* [Отрывок]:
+ + +

Судьба г. Мережковского в высокой степени достопримечательна. Он пророчествует давно: в художественной прозе и стихах, в богословских статьях и критических фельетонах, пророчествует упорно. Но его не замечали -- тоже с упорством, которое ему должно было казаться поразительным, именно потому, что оно было слишком естественным. Его заметили уже только в самые последние предреволюционные годы, когда вся жизнь русская, с поверхности до дна, стала размешиваться большой палкой, так что открылись сотни вещей, которых не замечали, всплыли тысячи вопросов, которых вчера еще не существовало, в загадку превратилось то, что казалось несомненным, -- и тут нашло отклик, по крайней мере породило кружковый интерес к себе и "новое религиозное сознание" г. Мережковского: оно сулило открыть выход предгрозовому томлению некоторых утонченных петербургских душ. Но разразилась гроза, события перекатились не только через мистические головы, пророчества замолкли или были заглушены. Мистицизм временно точно веником смело. И только когда волна событий отхлынула назад, оставив после себя во многих душах какую-то нервически-похотливую потребность в кратчайший срок обновить свой образ мыслей, Мережковский снова овладел вниманием -- уже в значительно больших размерах, чем прежде. В этот период всесторонней ликвидации г. Мережковский вышел из кружкового затворничества, обмирщился и начал пророчествовать даже с амвона "Речи", -- чего, к слову сказать, не могло бы быть, если бы г.г. И. Гессен и Милюков* не сказали себе, что пророчествование сие во благовремение. А вот теперь уже снова меняются знамения: спрос на душеспасительные проповеди страшно упал, пророческий отдел исчез из "Речи" вместе с отделом футбольным, трезвенный чорт политики снова становится господином положения. Ввиду этого нельзя не признать, что г. Мережковский как нельзя более своевременно подводит себе итоги, выпуская в свет собрание своих сочинений. И можно только опасаться, что издание затянется, и дальнейшие томы выйдут слишком поздно...

+ + +

* [Фрагменты данных]:
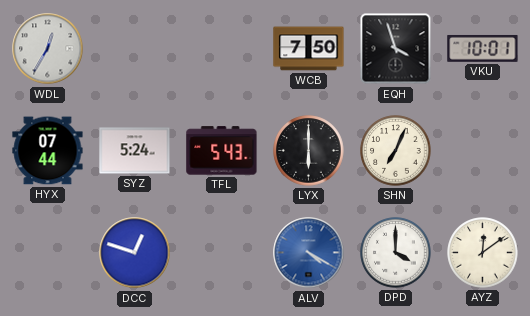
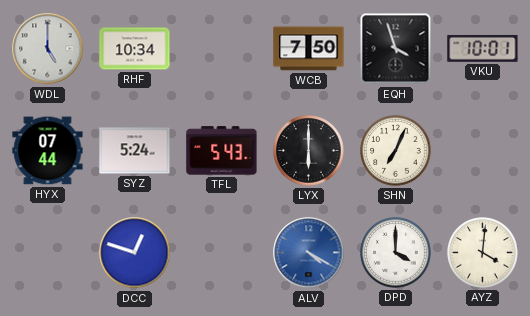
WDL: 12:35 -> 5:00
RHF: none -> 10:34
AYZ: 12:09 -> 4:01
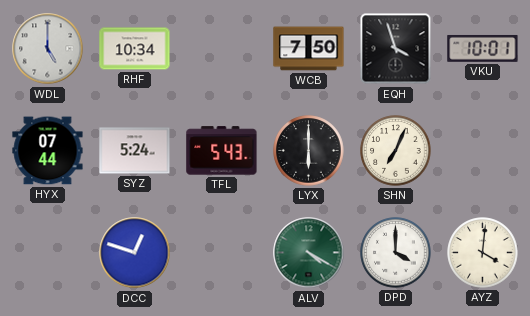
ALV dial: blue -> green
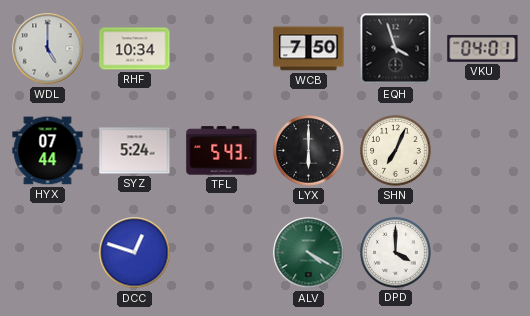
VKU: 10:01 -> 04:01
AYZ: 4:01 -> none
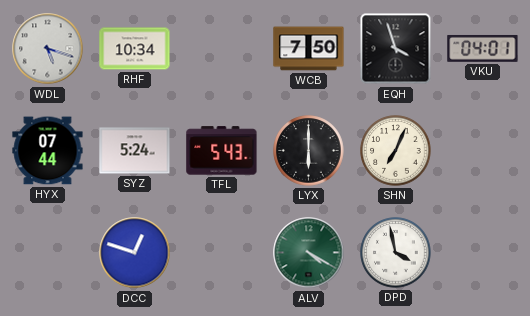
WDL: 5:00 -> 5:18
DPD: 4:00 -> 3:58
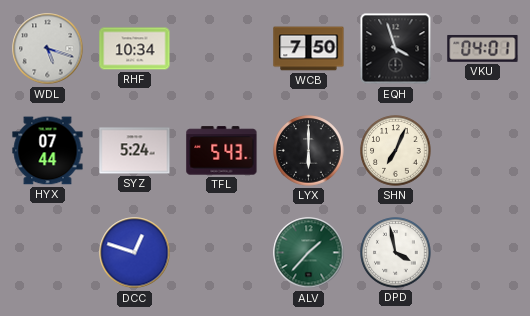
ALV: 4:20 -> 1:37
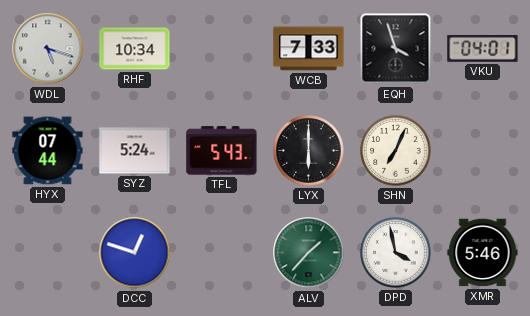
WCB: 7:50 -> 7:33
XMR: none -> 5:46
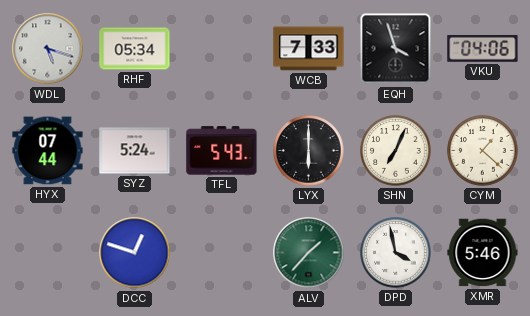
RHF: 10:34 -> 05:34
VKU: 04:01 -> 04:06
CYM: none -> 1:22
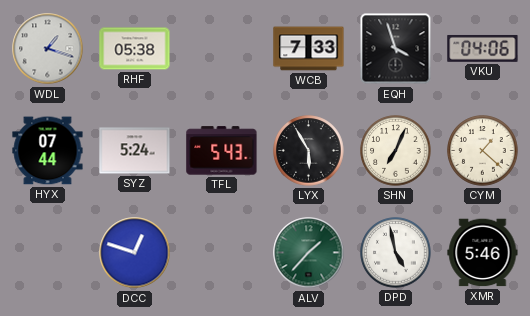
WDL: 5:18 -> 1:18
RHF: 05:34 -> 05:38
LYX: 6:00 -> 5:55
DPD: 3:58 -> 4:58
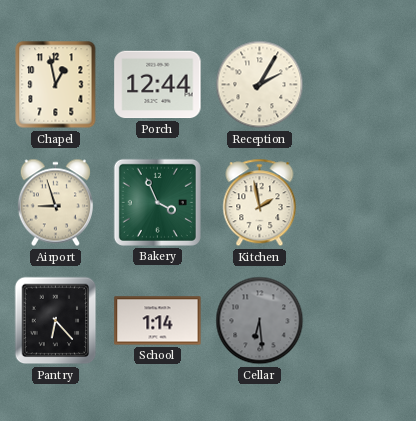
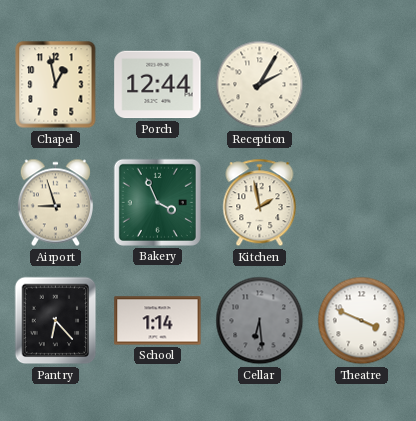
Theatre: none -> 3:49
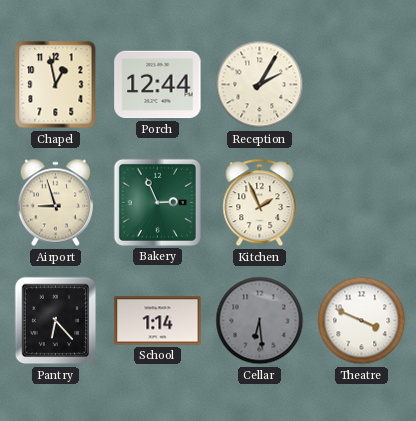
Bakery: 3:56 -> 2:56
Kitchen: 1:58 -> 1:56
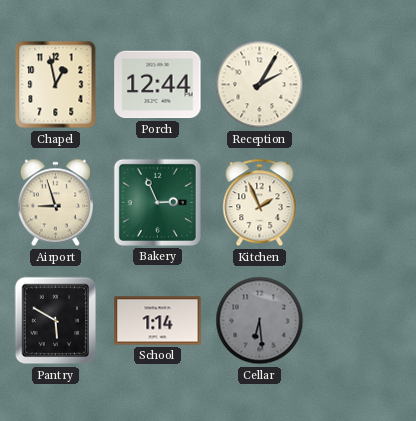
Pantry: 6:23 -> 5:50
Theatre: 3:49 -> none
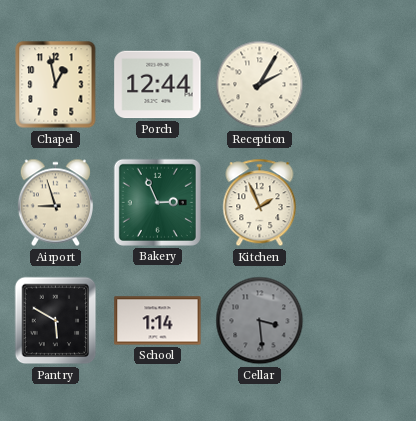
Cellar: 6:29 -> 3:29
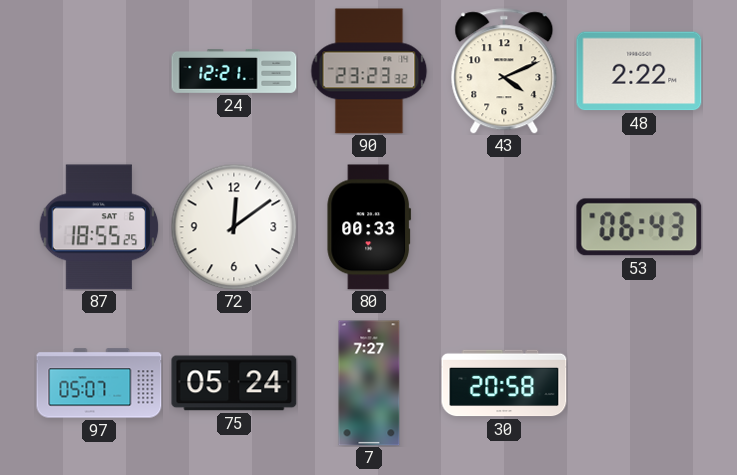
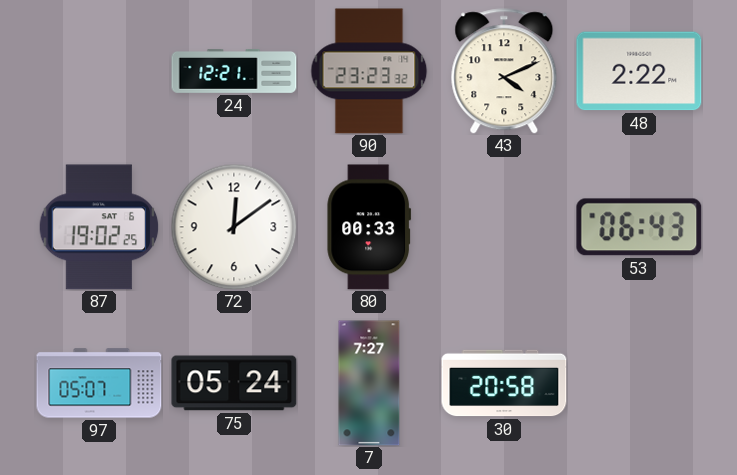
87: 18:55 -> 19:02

+ + +

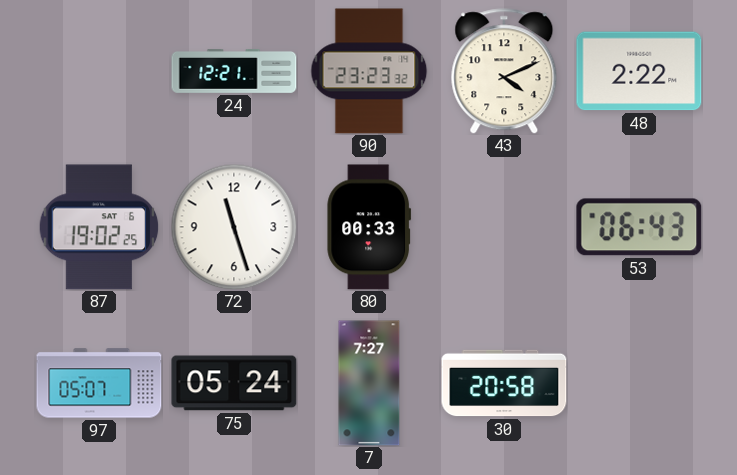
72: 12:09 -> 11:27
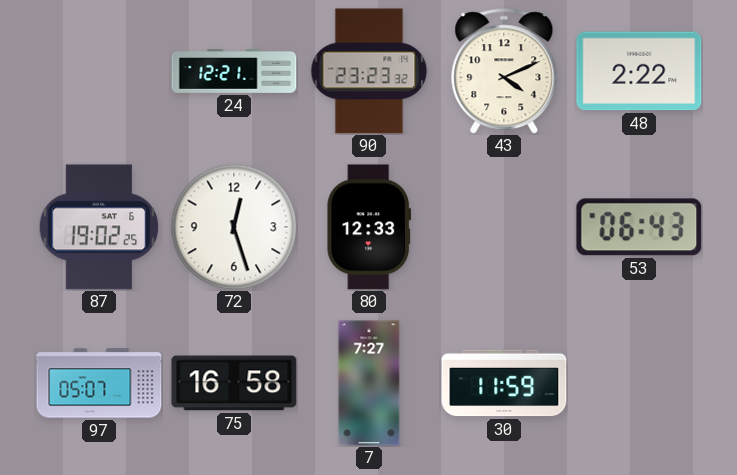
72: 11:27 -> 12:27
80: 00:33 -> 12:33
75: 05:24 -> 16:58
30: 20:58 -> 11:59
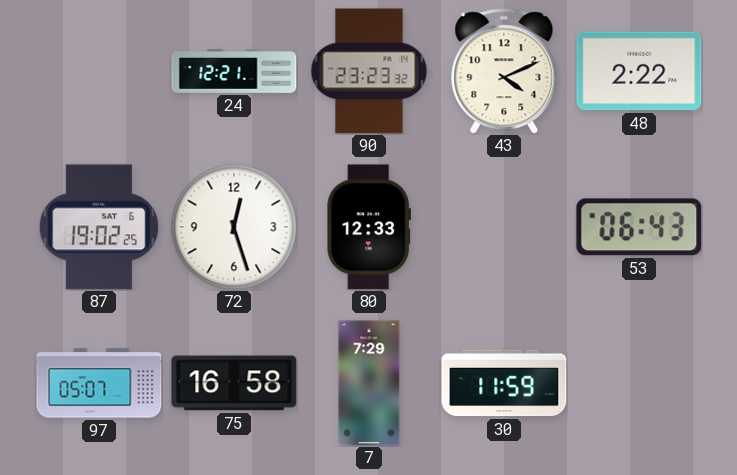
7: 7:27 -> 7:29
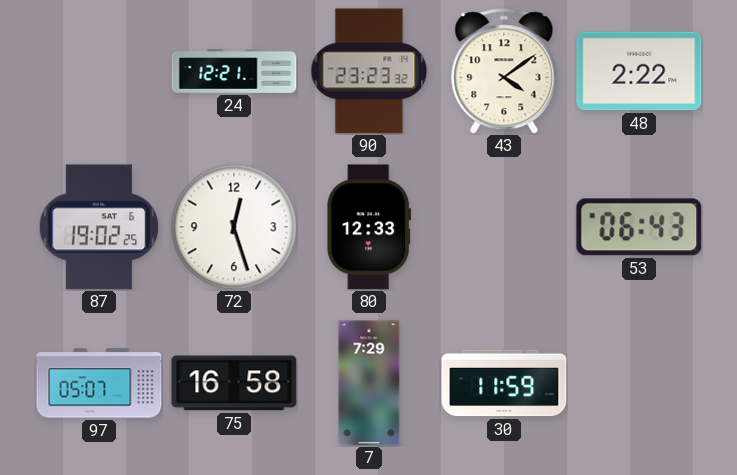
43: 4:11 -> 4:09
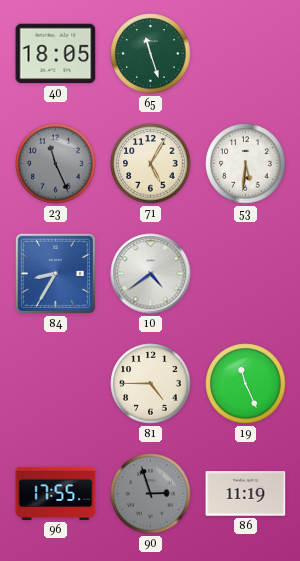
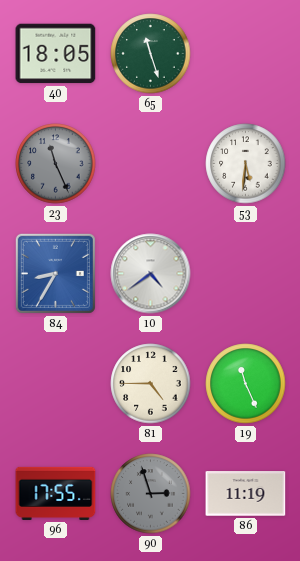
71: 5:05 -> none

+ + +

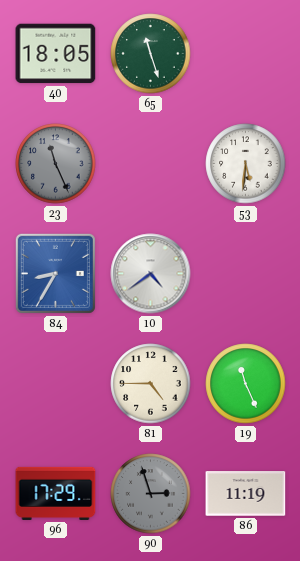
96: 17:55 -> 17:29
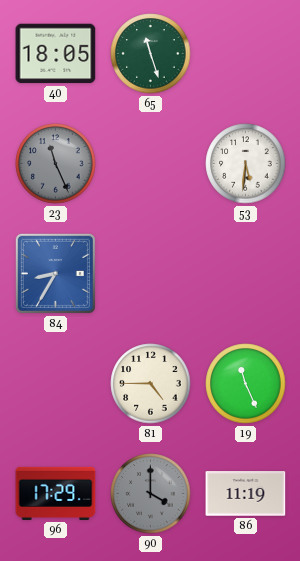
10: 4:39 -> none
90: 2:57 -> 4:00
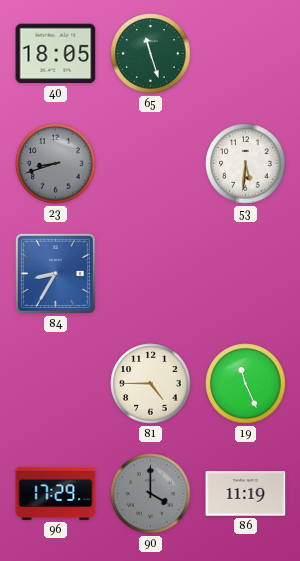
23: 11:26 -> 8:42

+ + +

* [Задание A]:
Изложите текст о судьбе Мережковского в двух предложениях.
* [Задание B]:
Согласуются ли с текстом о Мережковском эти утверждения? Ответьте «да» или «нет» и приведите решающие слова текста.
(i) Мережковского заметили сразу, как только он начал пророчествовать.
(ii) Пророческий отдел исчез из «Речи» одновременно с футбольным.
(iii) Спрос на душеспасительные проповеди сейчас растет.
* [Задание C]:
Продолжите текст о судьбе Мережковского после его последнего предложения.
Данные здесь не понадобятся.

* [Ответ к заданию A]:
Мережковский давно и упорно пророчествует в прозе, стихах, богословских статьях и фельетонах, но его долго не замечали; лишь в предреволюционные годы его «новое религиозное сознание» вызвало кружковый интерес, а когда волна событий отхлынула, он овладел вниманием в больших размерах и стал пророчествовать с амвона «Речи». Теперь спрос на душеспасительные проповеди упал, пророческий отдел исчез из «Речи», и Мережковский своевременно подводит себе итоги, выпуская собрание своих сочинений.

* [Ответ к заданию B]:
(i) Нет: «Но его не замечали».
(ii) Да: «пророческий отдел исчез из "Речи" вместе с отделом футбольным».
(iii) Нет: «спрос на душеспасительные проповеди страшно упал».

* [Ответ к заданию C]:
О пророчествовании Мережковского мы говорили не в условном, не в переносном и уж никак не в ироническом смысле. Мережковский -- мистик не в том расширительно-неопределенном толковании, в каком это слово стало употребляться в литературе последних лет, где говорят о мистике половой любви, о мистической личности государства и даже, кажется, о мистике построчной платы. Нет, Мережковский, как отозвался о нем Чехов в одном письме, "верует определенно, верует учительски". Он считает -- и это его исходная точка, -- что "жизнь без бога и смерть без воскресения делают не только каждого человека, но и все человечество гниющею массой". Свою религию он называет апокалиптической. Он ждет грядущего завета, который окончательно примирит плоть и душу, ветхий и новый завет. Через историческое христианство он зовет к религии Троицы. "Именно догмат о Троице и связывает неразрывною связью историческое христианство с христианством апокалиптическим". "Каждая из трех божеских Ипостасей, -- разъясняет он, -- есть соединение двух остальных, так что всю полноту Троицы можно выразить символическим числом 333. Повторенное в дьявольском зеркале, удвоенное 333 дает 666". Как ни сомнительна сама по себе эта математическая комбинация (а мы решительно не советовали бы вводить ее в школьные учебники арифметических упражнений), но она достаточно красноречиво свидетельствует, что Мережковский "верует учительски, верует определенно". Не вдаваясь более в область новой апокалиптической догматики, где мы по неопытности рискуем сильно напутать, ограничимся еще только одним выразительным примером.
"Вам кажется, -- обращается Мережковский к Бердяеву в "открытом письме", написанном в тоне посланий апостола Павла, -- что для меня не решена проблема о дьяволе. Вы ошибаетесь: для меня эта проблема решена окончательно".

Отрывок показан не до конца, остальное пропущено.